We chose EAI BlockTEA 2025 conference because of its broad, interdisciplinary scope. It brings together researchers working on every corner of blockchain technology, making it the perfect fit for a project that bridges AI, software testing, and decentralized systems.
What stood out most was the balance of practicality and vision. Some talks presented ready-to-deploy tools, others shared forward-looking ideas, and many offered thoughtful analyses, empirical studies, or conceptual insights that added depth to the field.
The conference’s smaller size was a huge plus: it encouraged open exchange, made conversations personal, sparked spontaneous collaborations, and fostered genuine human connections.

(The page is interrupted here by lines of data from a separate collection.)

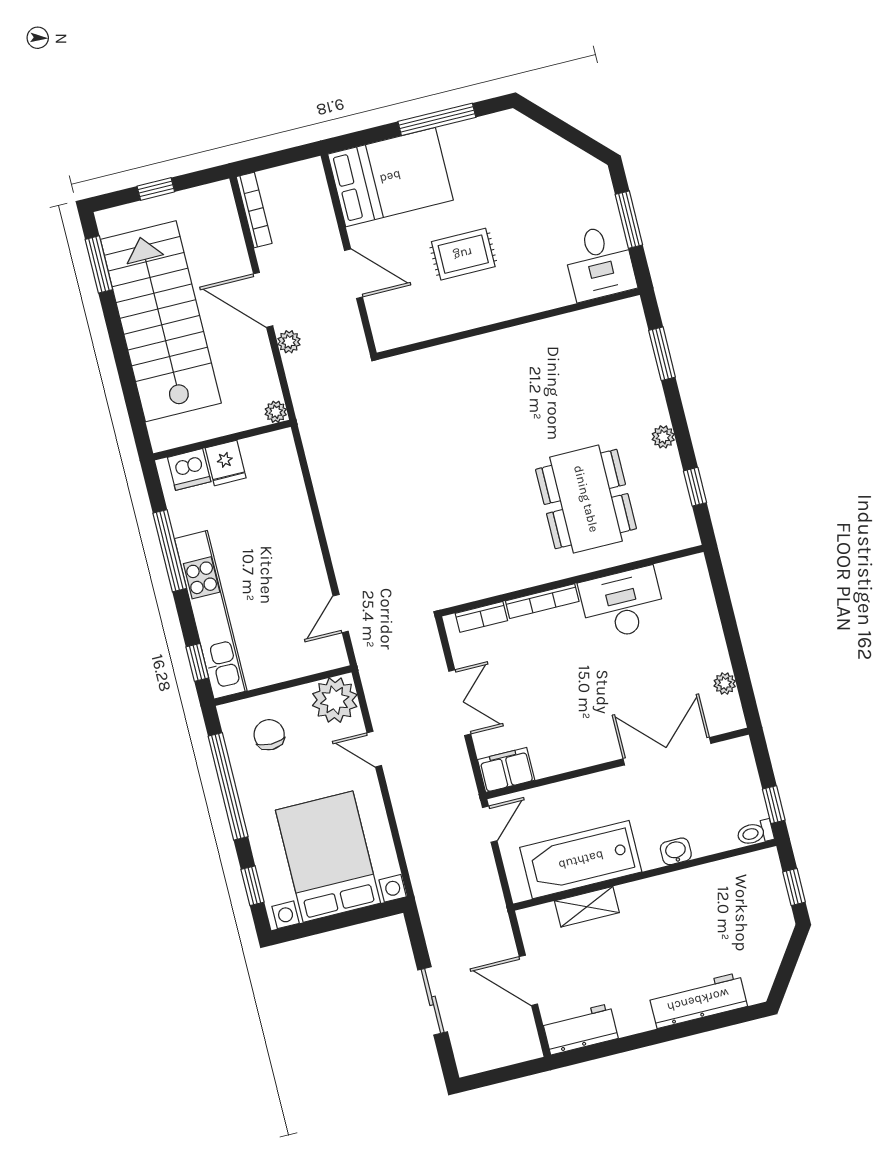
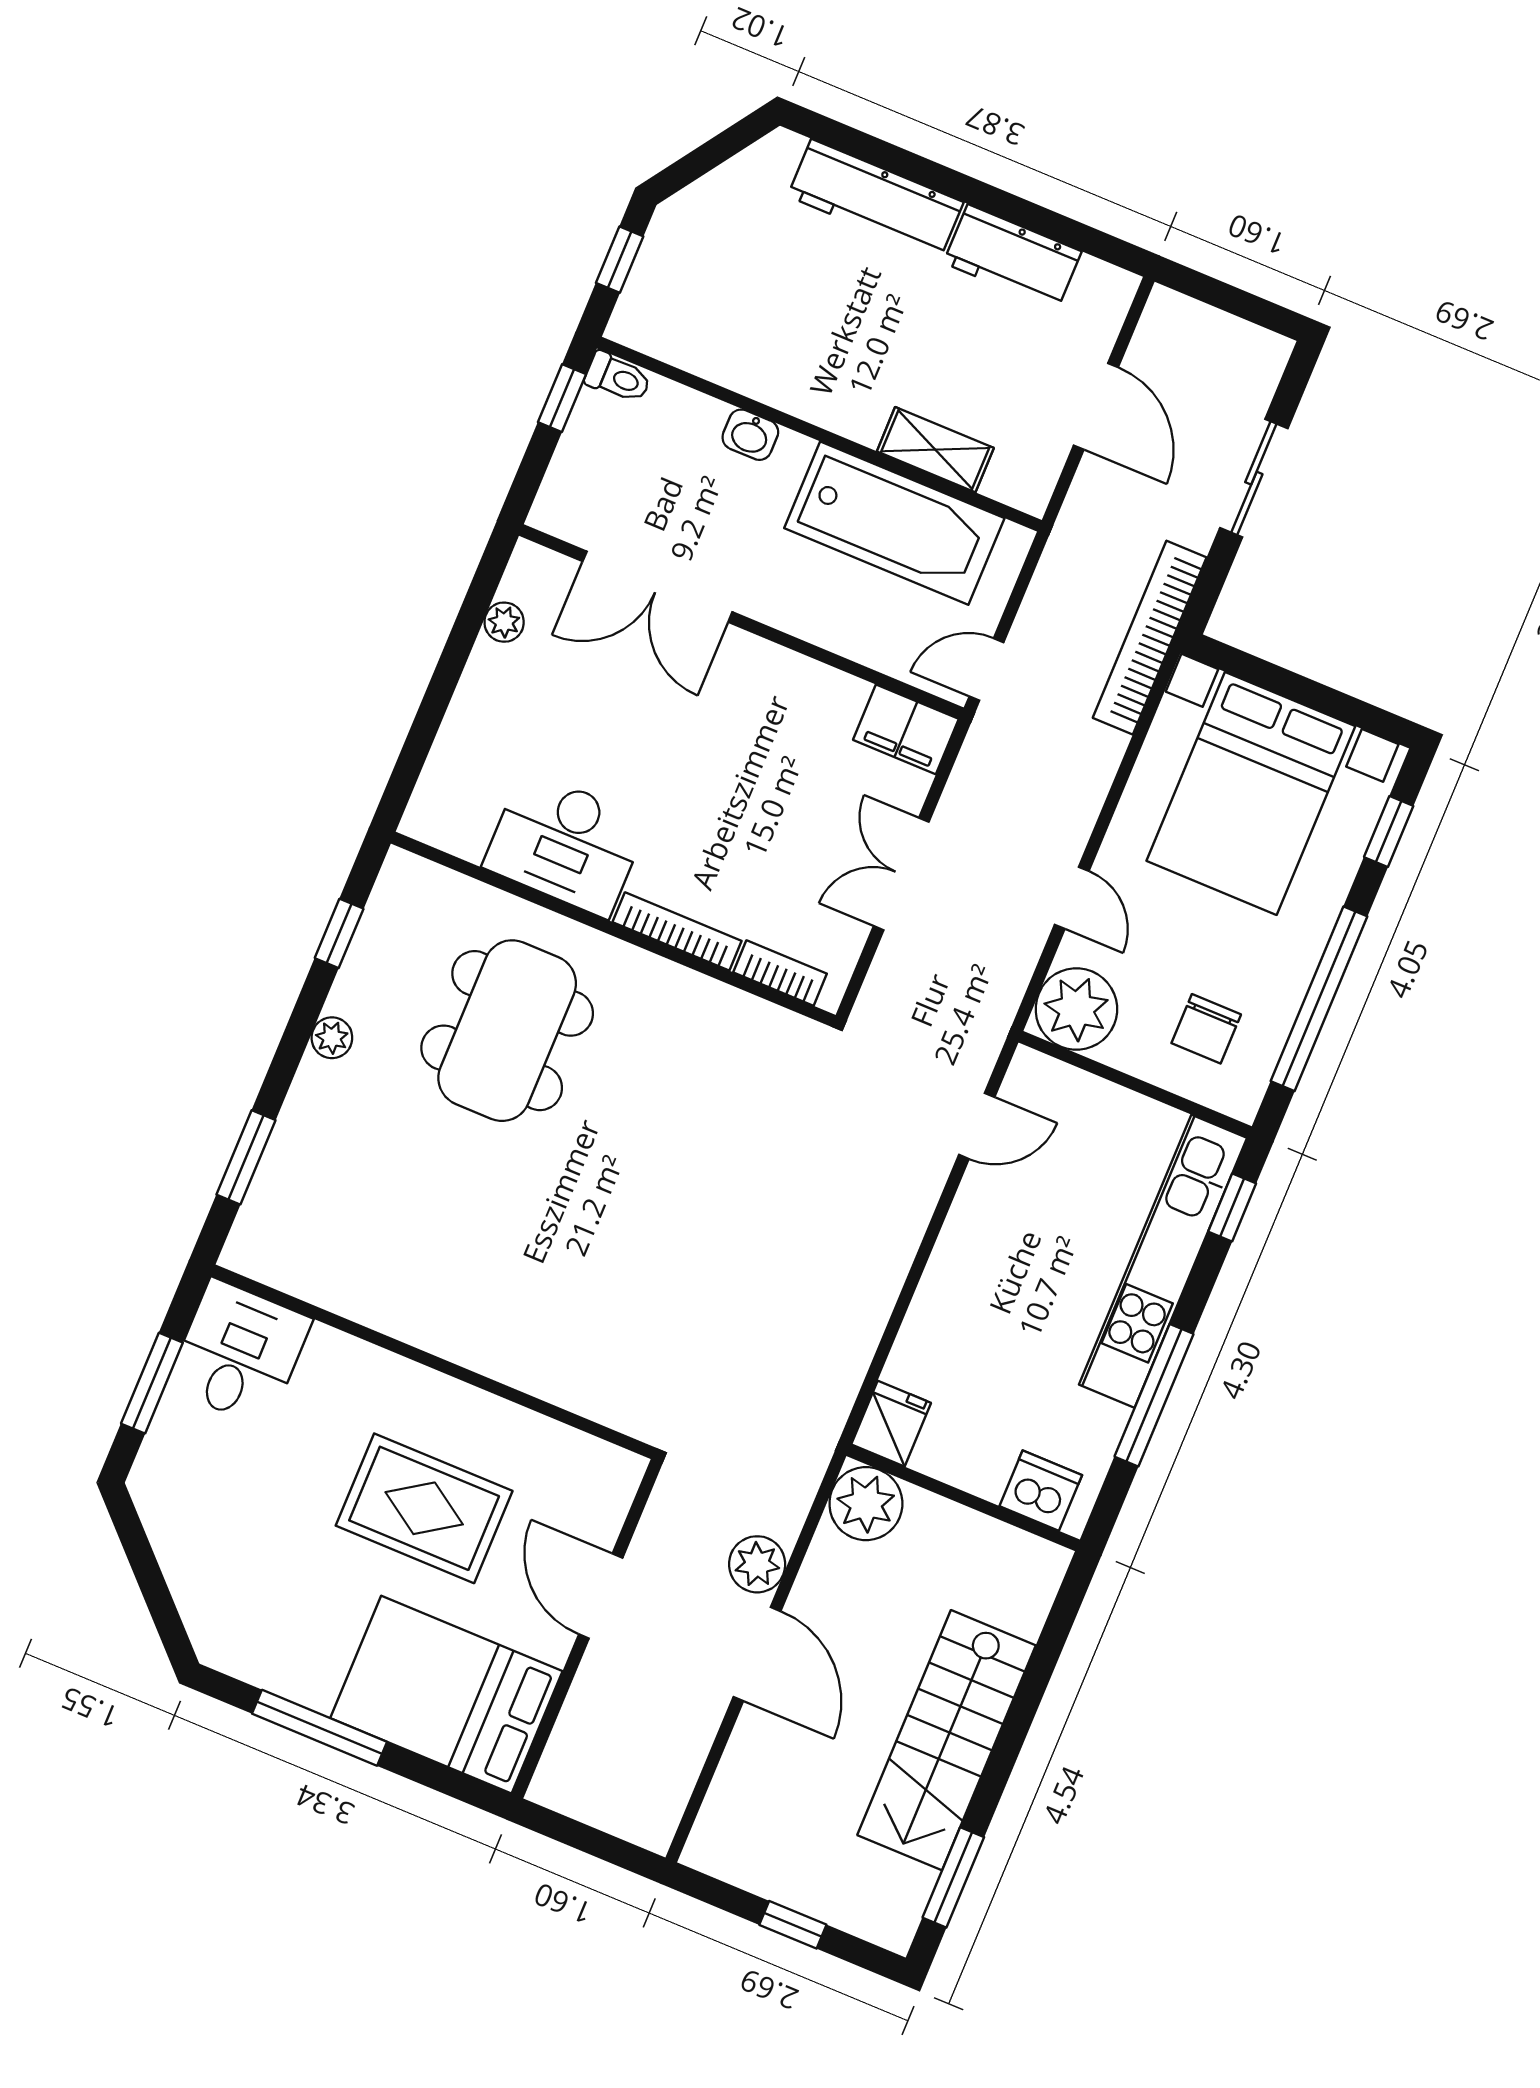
bookcase: (254, 210) -> (1150, 638), moved, width x1.48, depth x1.31
rug: (463, 254) -> (424, 1508), width x1.36, depth x1.43
stairs: (161, 321) -> (946, 1740), width x0.73, depth x0.66
plant: (289, 342) -> (757, 1564), width x1.38, depth x1.38
plant: (276, 412) -> (866, 1504), width x1.88, depth x1.88
fridge: (226, 463) -> (891, 1424), moved
workbench: (580, 1029) -> (1012, 257), moved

It felt less like attending a conference and more like joining a community.
Takeaways From BlockTEA
If you’re working in blockchain or related fields, I wholeheartedly recommend EAI BlockTEA. It’s one of those places where ideas spread fast, collaborations form naturally, and inspiration comes easily. You’ll probably leave with more questions than you arrived with, but also new perspectives, fresh motivation, and maybe a few new friends in the process.
Filippo Lampa
University of Camerino
Filippo Lampa is a PhD student in Computer Science and Mathematics at the University of Camerino, working at the intersection of artificial intelligence, security, and distributed systems. His research currently focuses on AI-driven methods for the security analysis and reliability assessment of smart contracts. During his MSc studies at the University of Camerino and Reykjavik University, he investigated cross-distribution collaborative learning and collective intelligence as foundations for scalable, adaptive AI across heterogeneous environments.